■ **TASK TO CARRY OUT**: In the mailing-list reply about the mmap patch, which two operations on the mm struct are named as being protected by the mapping lock?

■ **EXTRACT TO READ**:
RE: [PATCH] mm/mmap: move vma operations to mm_struct out of the critical section of file mapping lock

From: Ma, Yu
Date: Wed Jun 21 2023 - 10:21:07 EST


+ Christoph Hellwig in To list

Hi Chris,
Sorry that it is pretty long ago, do we have any idea about why put vma operations to mm struct in the critical section of file mapping lock (i.e vma_link() as below, the operations to mm struct like __vma_link_list and __vma_link_rb is protected by mapping lock). We'd like to study more here if possible, sincerely appreciate for any hint or feedback.

■ **PROVIDED MATERIAL**:
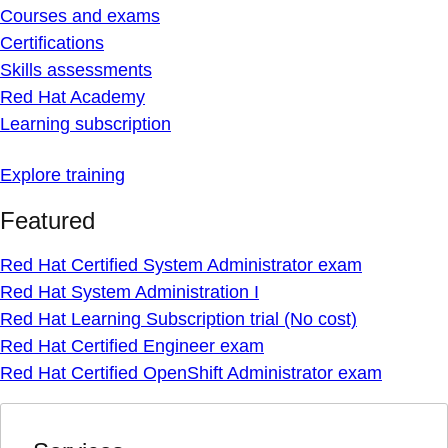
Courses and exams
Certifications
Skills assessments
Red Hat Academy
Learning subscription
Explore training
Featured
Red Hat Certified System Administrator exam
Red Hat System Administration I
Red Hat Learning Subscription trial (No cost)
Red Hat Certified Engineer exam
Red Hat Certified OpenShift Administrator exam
==
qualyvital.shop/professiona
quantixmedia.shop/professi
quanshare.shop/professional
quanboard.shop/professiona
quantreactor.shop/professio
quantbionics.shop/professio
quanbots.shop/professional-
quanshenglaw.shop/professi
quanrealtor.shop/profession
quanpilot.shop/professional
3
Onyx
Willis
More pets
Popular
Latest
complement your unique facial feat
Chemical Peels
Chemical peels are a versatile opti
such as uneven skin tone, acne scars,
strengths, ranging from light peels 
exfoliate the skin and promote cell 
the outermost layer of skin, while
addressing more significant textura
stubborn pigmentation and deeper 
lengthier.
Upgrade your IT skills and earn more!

■ **REPLY**: __vma_link_list and __vma_link_rb